Since the the Fundamentalist-Modernist controversy marginalized the fundamentalists, their evangelical grandchildren have spoken of a “seat” at the cultural table. Over the last 40 years, as the early neo-evangelical leadership of Carl Henry et al gave way to the baby-boomers, the evangelicals have given conceded the old doctrine of the complete infallibility of Scripture for, e.g., the infallibility of Scripture on theological, as distinct from historical, matters. Where the liberals  adopted process theism and Unitarian Universalism, the evangelicals capitulated on Open Theism. We could go on but you get the picture.

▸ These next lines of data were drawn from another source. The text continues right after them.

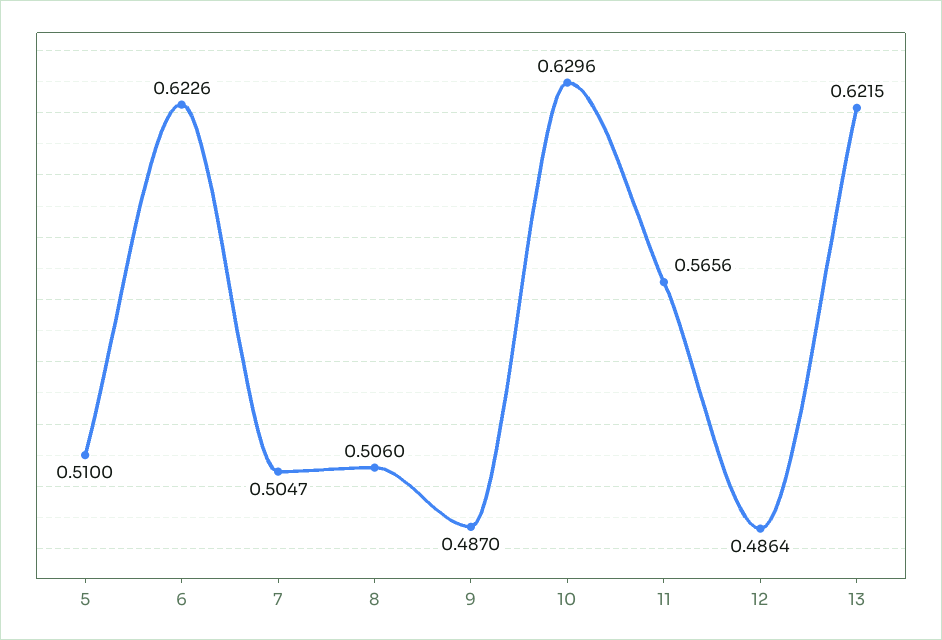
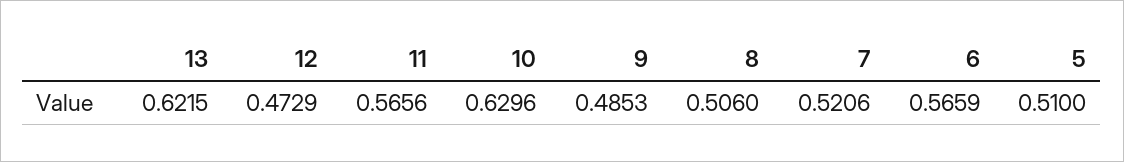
  {
    "5": 0.51,
-   "6": 0.6226,
+   "6": 0.5659,
-   "7": 0.5047,
+   "7": 0.5206,
    "8": 0.506,
-   "9": 0.487,
+   "9": 0.4853,
    "10": 0.6296,
    "11": 0.5656,
-   "12": 0.4864,
+   "12": 0.4729,
    "13": 0.6215
  }

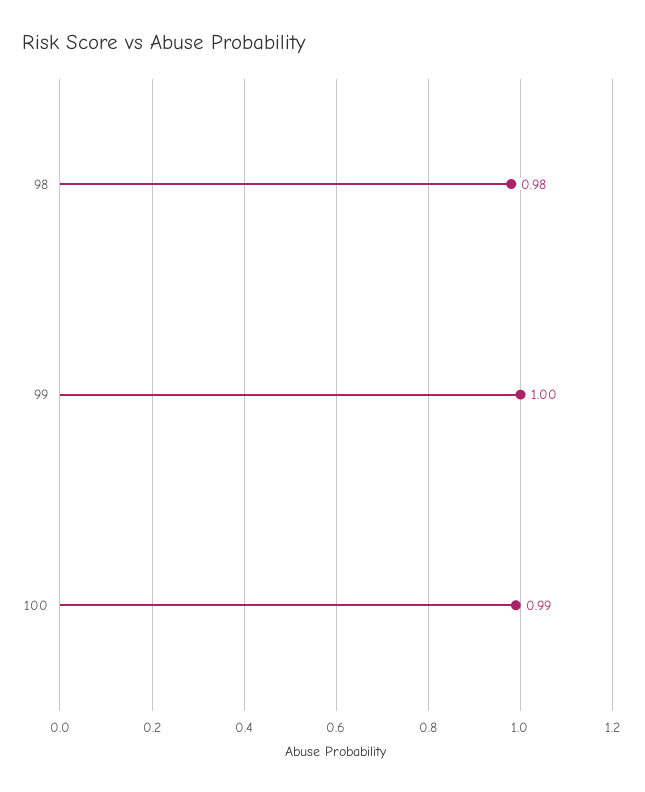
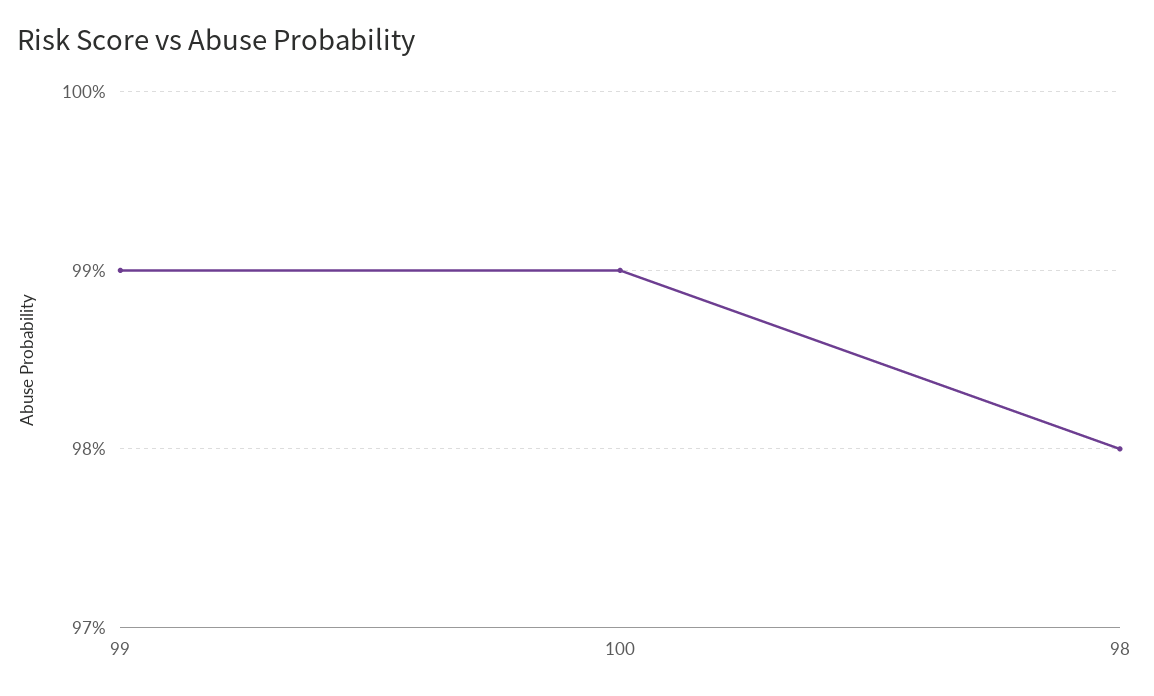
  {
    "98": 0.98,
-   "99": 1,
+   "99": 0.99,
    "100": 0.99
  }

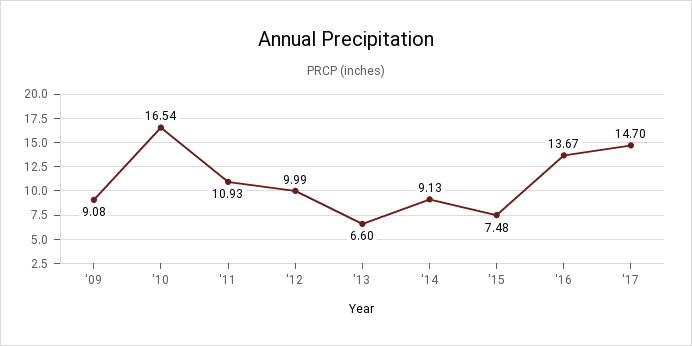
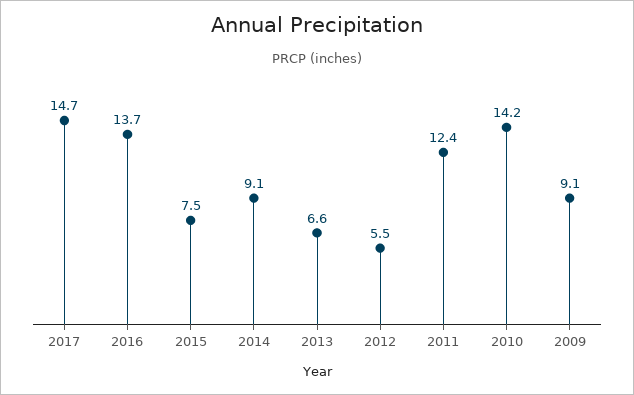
  {
    "'09": 9.08,
-   "'10": 16.54,
+   "'10": 14.2,
-   "'11": 10.93,
+   "'11": 12.4,
-   "'12": 9.99,
+   "'12": 5.5,
    "'13": 6.6,
    "'14": 9.13,
    "'15": 7.48,
    "'16": 13.67,
    "'17": 14.7
  }

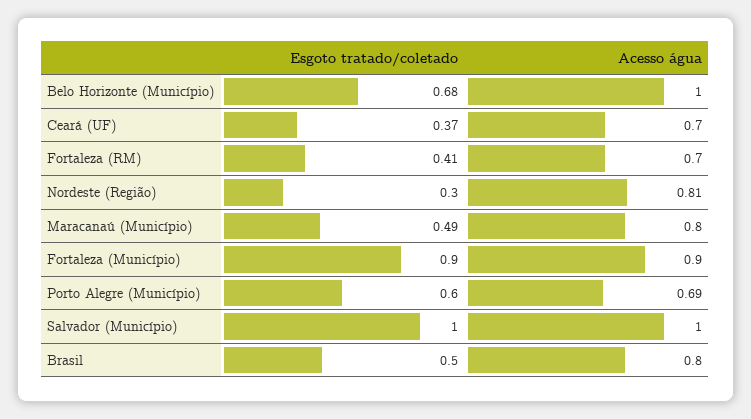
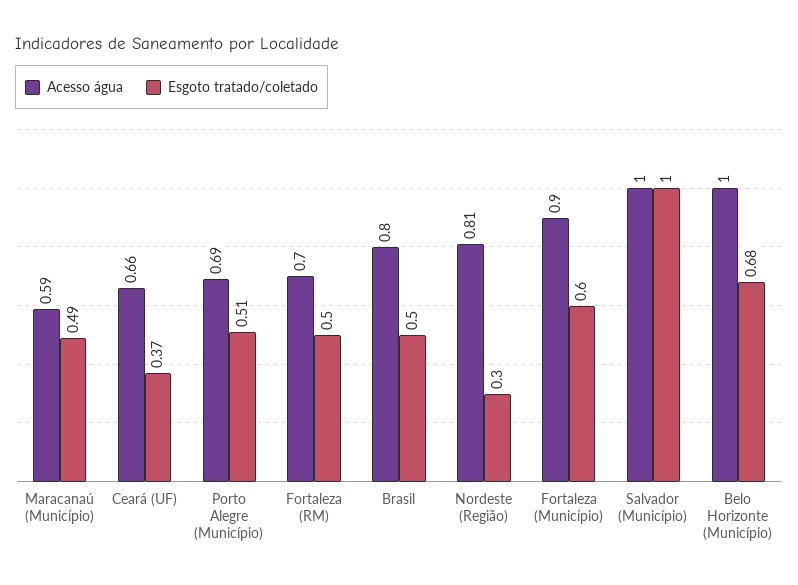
  {
    "Esgoto tratado/coletado": {
      "Belo Horizonte (Município)": 0.68,
      "Ceará (UF)": 0.37,
-     "Fortaleza (RM)": 0.41,
+     "Fortaleza (RM)": 0.5,
      "Nordeste (Região)": 0.3,
      "Maracanaú (Município)": 0.49,
-     "Fortaleza (Município)": 0.9,
+     "Fortaleza (Município)": 0.6,
-     "Porto Alegre (Município)": 0.6,
+     "Porto Alegre (Município)": 0.51,
      "Salvador (Município)": 1,
      "Brasil": 0.5
    },
    "Acesso água": {
      "Belo Horizonte (Município)": 1,
-     "Ceará (UF)": 0.7,
+     "Ceará (UF)": 0.66,
      "Fortaleza (RM)": 0.7,
      "Nordeste (Região)": 0.81,
-     "Maracanaú (Município)": 0.8,
+     "Maracanaú (Município)": 0.59,
      "Fortaleza (Município)": 0.9,
      "Porto Alegre (Município)": 0.69,
      "Salvador (Município)": 1,
      "Brasil": 0.8
    }
  }

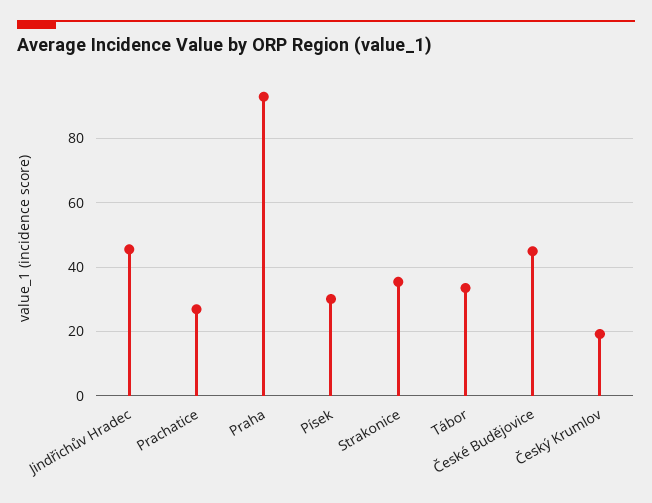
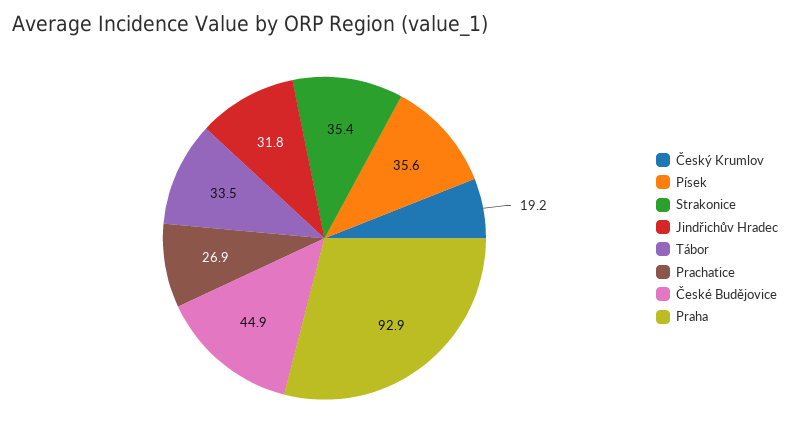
  {
-   "Jindřichův Hradec": 46,
+   "Jindřichův Hradec": 31.8,
    "Prachatice": 26.9,
    "Praha": 92.9,
-   "Písek": 30,
+   "Písek": 35.6,
    "Strakonice": 35.4,
    "Tábor": 33.5,
    "České Budějovice": 44.9,
    "Český Krumlov": 19.2
  }

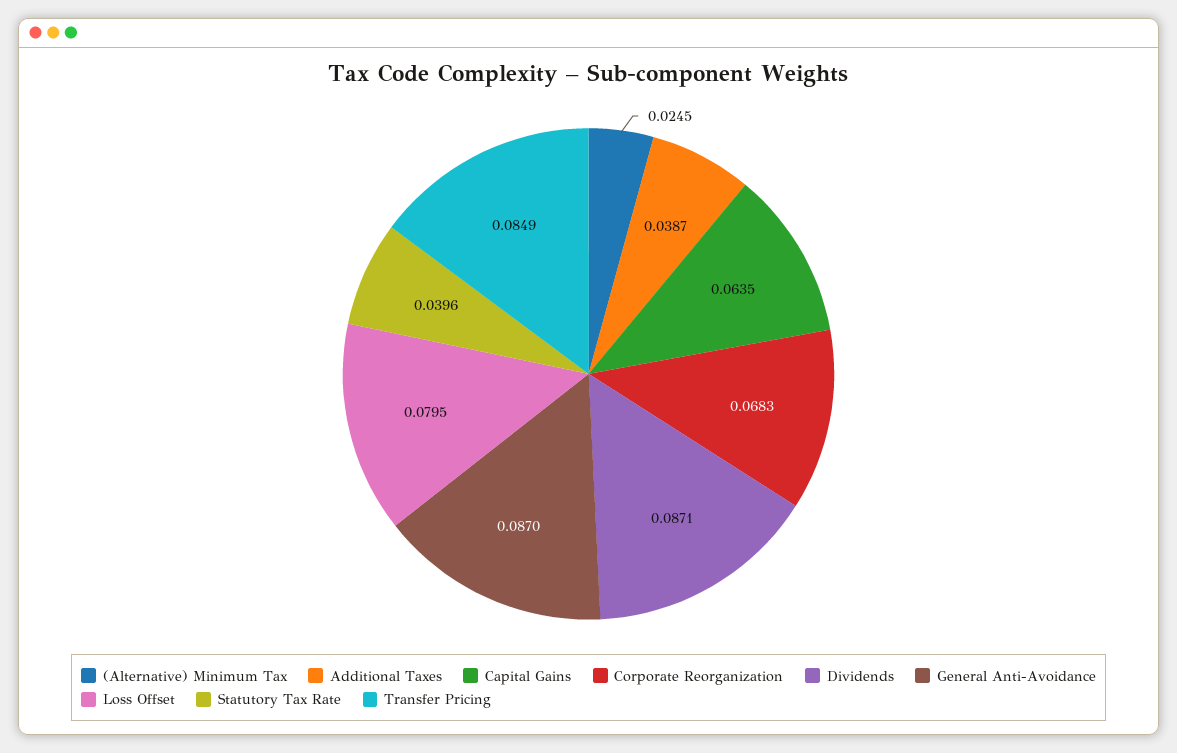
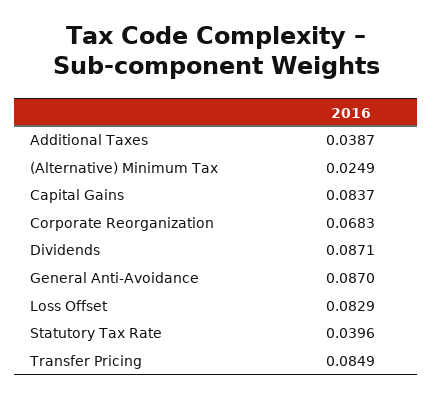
  {
-   "(Alternative) Minimum Tax": 0.0245,
+   "(Alternative) Minimum Tax": 0.0249,
    "Additional Taxes": 0.0387,
-   "Capital Gains": 0.0635,
+   "Capital Gains": 0.0837,
    "Corporate Reorganization": 0.0683,
    "Dividends": 0.0871,
    "General Anti-Avoidance": 0.087,
-   "Loss Offset": 0.0795,
+   "Loss Offset": 0.0829,
    "Statutory Tax Rate": 0.0396,
    "Transfer Pricing": 0.0849
  }

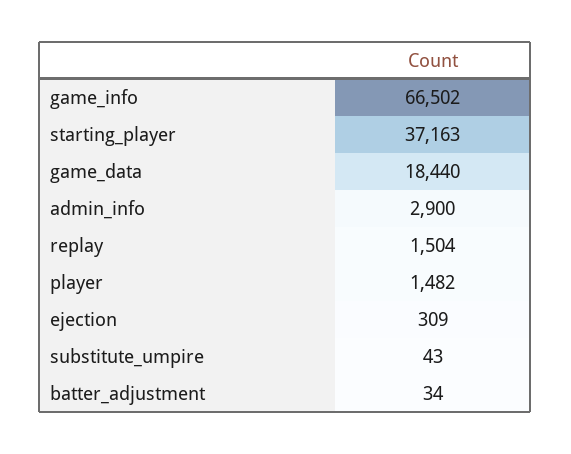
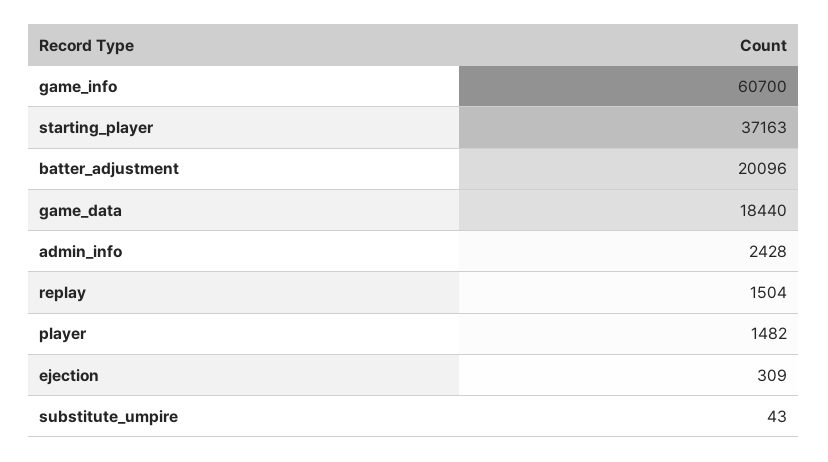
  {
-   "game_info": 66502,
+   "game_info": 60700,
    "starting_player": 37163,
    "game_data": 18440,
-   "admin_info": 2900,
+   "admin_info": 2428,
    "replay": 1504,
    "player": 1482,
    "ejection": 309,
    "substitute_umpire": 43,
-   "batter_adjustment": 34
+   "batter_adjustment": 20096
  }

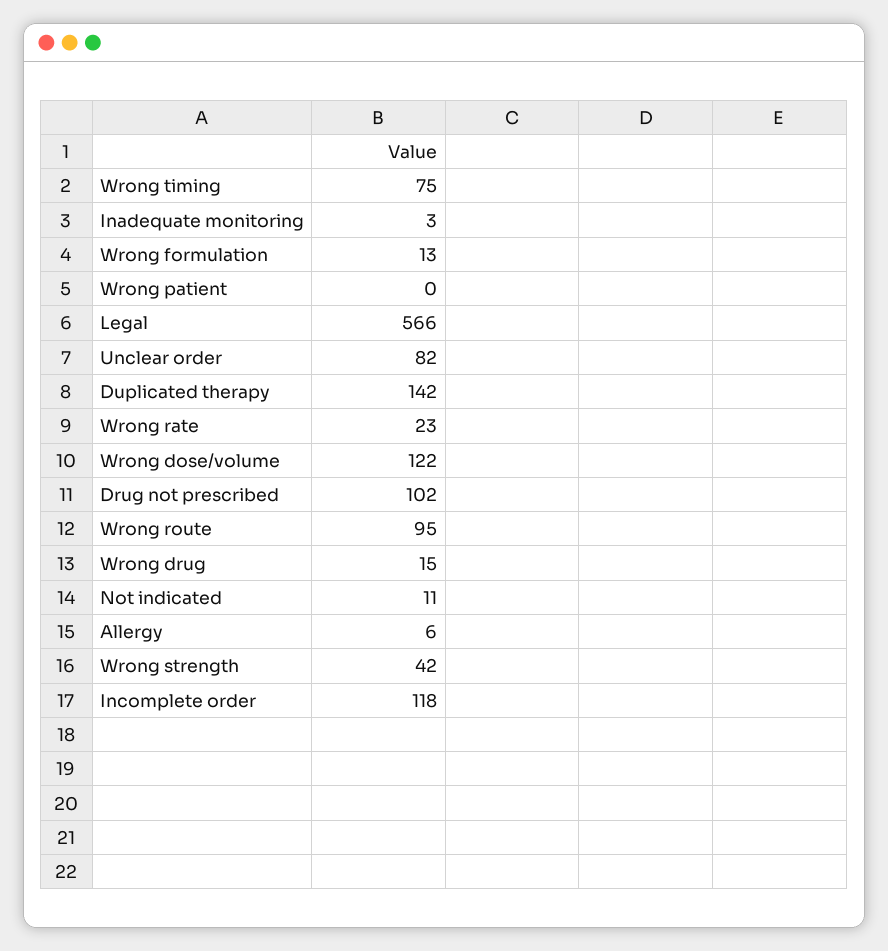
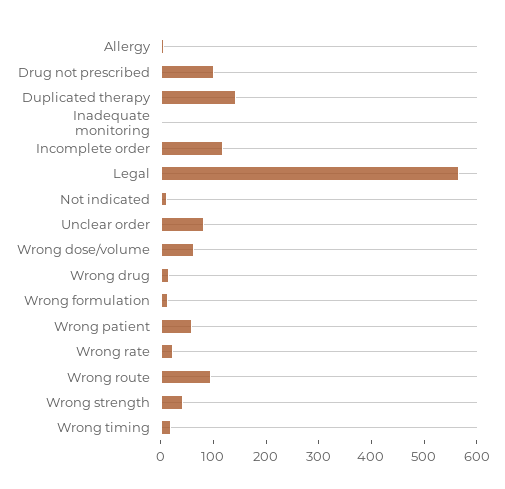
  {
-   "Wrong timing": 75,
+   "Wrong timing": 20,
    "Inadequate monitoring": 3,
    "Wrong formulation": 13,
-   "Wrong patient": 0,
+   "Wrong patient": 60,
    "Legal": 566,
    "Unclear order": 82,
    "Duplicated therapy": 142,
    "Wrong rate": 23,
-   "Wrong dose/volume": 122,
+   "Wrong dose/volume": 60,
    "Drug not prescribed": 102,
    "Wrong route": 95,
    "Wrong drug": 15,
    "Not indicated": 11,
    "Allergy": 6,
    "Wrong strength": 42,
    "Incomplete order": 118
  }

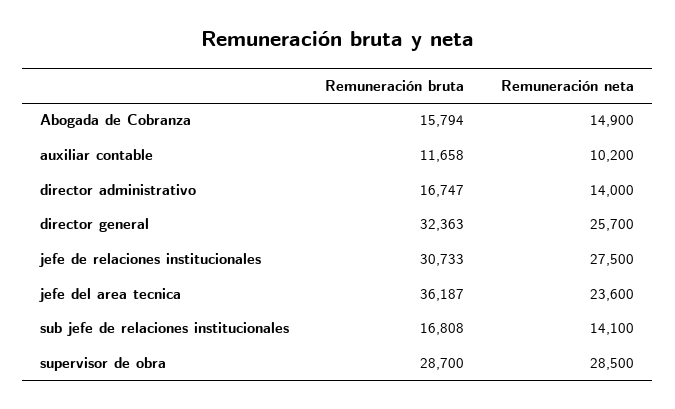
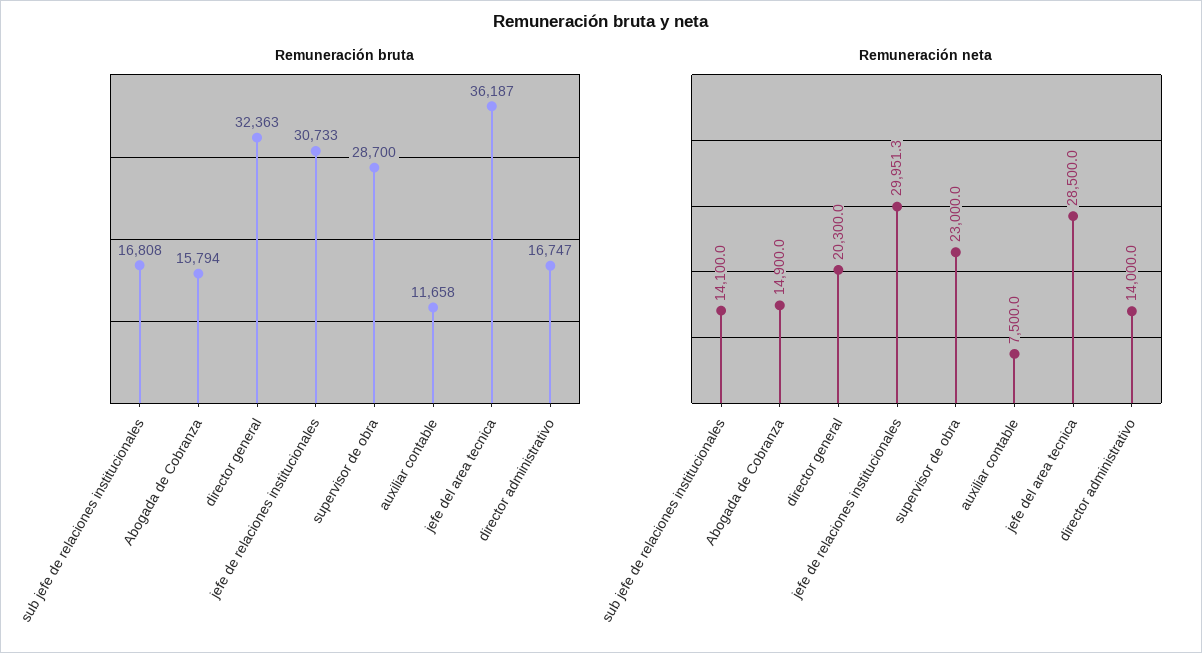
  {
    "Remuneración bruta": {
      "Abogada de Cobranza": 15794,
      "auxiliar contable": 11658,
      "director administrativo": 16747,
      "director general": 32363,
      "jefe de relaciones institucionales": 30733,
      "jefe del area tecnica": 36187,
      "sub jefe de relaciones institucionales": 16808,
      "supervisor de obra": 28700
    },
    "Remuneración neta": {
      "Abogada de Cobranza": 14900,
-     "auxiliar contable": 10200,
+     "auxiliar contable": 7500,
      "director administrativo": 14000,
-     "director general": 25700,
+     "director general": 20300,
-     "jefe de relaciones institucionales": 27500,
+     "jefe de relaciones institucionales": 29951.3,
-     "jefe del area tecnica": 23600,
+     "jefe del area tecnica": 28500,
      "sub jefe de relaciones institucionales": 14100,
-     "supervisor de obra": 28500
+     "supervisor de obra": 23000
    }
  }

Peter knows nothing of “peace in our time” with the prevailing pagan culture, insofar as the pagans refused to distinguish religion from civil life—Darryl Hart is right. It was Christianity that gave us the sacred/secular distinction—and demanded that we Christians acknowledge the pagan pantheon, Caesar as a deity, and that we denounce Christ. The pagan Romans were sometimes willing to  allow us to co-exist but sometimes not, even though we were manifestly no threat to the empire or the civil order.

Neither is Satan willing for us to co-exist.